In a well-behaved C program, shall the return statement (RET) always return to the instruction following the CALL statement? I know this is the default, but I would like to check if anyone knows or remembers authentic examples of cases where this standard does not apply (common compiler optimization or other things...). Someone told me that it could happen with a function pointer (the function pointer would put the value on the stack, instead of the CALL... I searched for it but I did not see an explanation anywhere).
Let me try to better explain my question. I know that we can use other structures to change the execution flow (including manipulating the stack)... I understand that if we change the return address written on the stack the execution flow will change to the address that was written on the stack.
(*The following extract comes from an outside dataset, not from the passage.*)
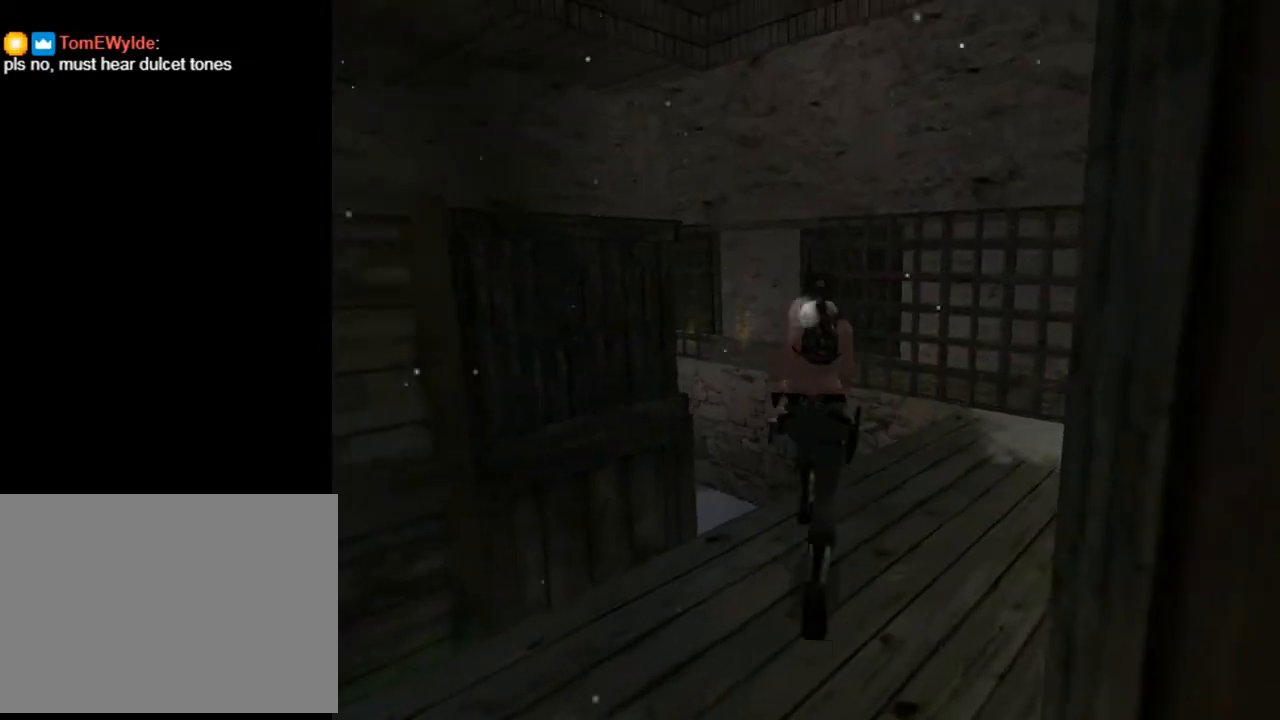
{"buttons": ["SQUARE", "DPAD_UP", "DPAD_LEFT"], "left_stick": "center", "right_stick": "center", "events": [[67, "DPAD_LEFT", "down"], [233, "DPAD_LEFT", "up"], [367, "DPAD_LEFT", "down"]]}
What I need to know is: is there any not unusual execution situation where the next instruction is not the one that follows the CALL? I mean, I would like to be sure that it doesn't happen, unless something unexpected occurs (like a memory access violation that would lead to a structured exception handler).
My concern is whether the commercial application programs in general ALWAYS follow the mentioned pattern. Notice that in this case I have a fixation for exceptions (it is important to know whether they exist in this case, for a research project I'm developing into a M. Sc. program's discipline). I know, for example, that a compiler may, sometimes, change a RET to a JMP (tail-call optimization). I would like to know if something like this may change the order of the instruction that is executed after the RET and, mainly, if the CALL will always be just before the instruction executed after the RET.